Excerpt:
--- START ---
Quickstart
Install the CLI, paste one API key, send one message. No config files to hand-edit before the first reply.
Goal
A working ethos chat session with one streamed response on screen. No personality customisation, no hand-edited YAML, no platform setup — those come in the next tutorials.
By the end you have:
ethosonPATHandethos --versionprinting a real number.~/.ethos/config.yamlwritten by the setup wizard with one provider, one model, one API key, one default personality.- A streamed reply on screen from your provider, confirming the install reaches the network and the API key works.
Prereqs
- macOS, Linux, or Windows 10/11. On Windows, the native installer works without WSL — see Install on Windows for the dedicated guide. The steps below show the macOS/Linux path.
- An API key from one of: Anthropic, OpenRouter, Ollama (running locally), or Gemini. The wizard accepts any of them; the rest of these docs assume Anthropic for the examples but every step works the same elsewhere.
--- END ---
Required action 1:
Please answer these from the quickstart:
(a) What three steps does the quickstart open with?
(b) Which operating systems does it support?
(c) Which provider do the rest of the docs use for their examples?
Required action 2:
Do these statements agree with the quickstart? Answer yes or no and quote the words that decide it.
(a) On Windows, the native installer needs WSL.
(b) The quickstart includes personality customization.
(c) The steps shown follow the macOS/Linux path.
The listing after this point isn't needed.

Material supplied:
--- START ---
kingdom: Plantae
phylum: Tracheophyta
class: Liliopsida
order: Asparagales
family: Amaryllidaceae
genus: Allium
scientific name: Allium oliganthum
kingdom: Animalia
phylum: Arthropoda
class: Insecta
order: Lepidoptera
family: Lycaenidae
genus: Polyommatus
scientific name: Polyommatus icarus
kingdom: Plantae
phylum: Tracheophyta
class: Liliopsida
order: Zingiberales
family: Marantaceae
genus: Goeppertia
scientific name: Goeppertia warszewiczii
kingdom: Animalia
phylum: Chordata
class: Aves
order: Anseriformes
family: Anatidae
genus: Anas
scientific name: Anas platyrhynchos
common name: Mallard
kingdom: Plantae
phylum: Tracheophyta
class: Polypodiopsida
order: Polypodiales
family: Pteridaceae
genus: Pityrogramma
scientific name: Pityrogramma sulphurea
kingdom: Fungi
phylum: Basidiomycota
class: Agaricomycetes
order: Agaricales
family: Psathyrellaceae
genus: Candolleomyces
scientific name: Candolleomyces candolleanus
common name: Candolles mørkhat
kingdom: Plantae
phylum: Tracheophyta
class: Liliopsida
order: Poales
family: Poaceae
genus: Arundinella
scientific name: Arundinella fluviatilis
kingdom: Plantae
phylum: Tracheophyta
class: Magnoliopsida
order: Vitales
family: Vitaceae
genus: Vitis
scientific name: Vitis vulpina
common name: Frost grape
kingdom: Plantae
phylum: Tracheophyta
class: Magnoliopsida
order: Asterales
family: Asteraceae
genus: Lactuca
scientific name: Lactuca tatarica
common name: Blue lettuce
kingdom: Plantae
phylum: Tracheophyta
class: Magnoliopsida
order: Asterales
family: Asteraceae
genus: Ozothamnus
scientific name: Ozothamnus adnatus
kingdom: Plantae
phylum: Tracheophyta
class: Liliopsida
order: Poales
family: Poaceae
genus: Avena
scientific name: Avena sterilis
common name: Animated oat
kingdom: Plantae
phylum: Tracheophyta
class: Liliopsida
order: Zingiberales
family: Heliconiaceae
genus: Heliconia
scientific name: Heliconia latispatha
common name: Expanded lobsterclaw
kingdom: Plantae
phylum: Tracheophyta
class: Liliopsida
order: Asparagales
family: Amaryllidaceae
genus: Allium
--- END ---
Exercise solution 1:
(a) Install the CLI, paste one API key, send one message.
(b) macOS, Linux, or Windows 10/11.
(c) Anthropic.

Exercise solution 2:
(a) No: "On Windows, the native installer works without WSL"
(b) No: "No personality customisation"
(c) Yes: "The steps below show the macOS/Linux path."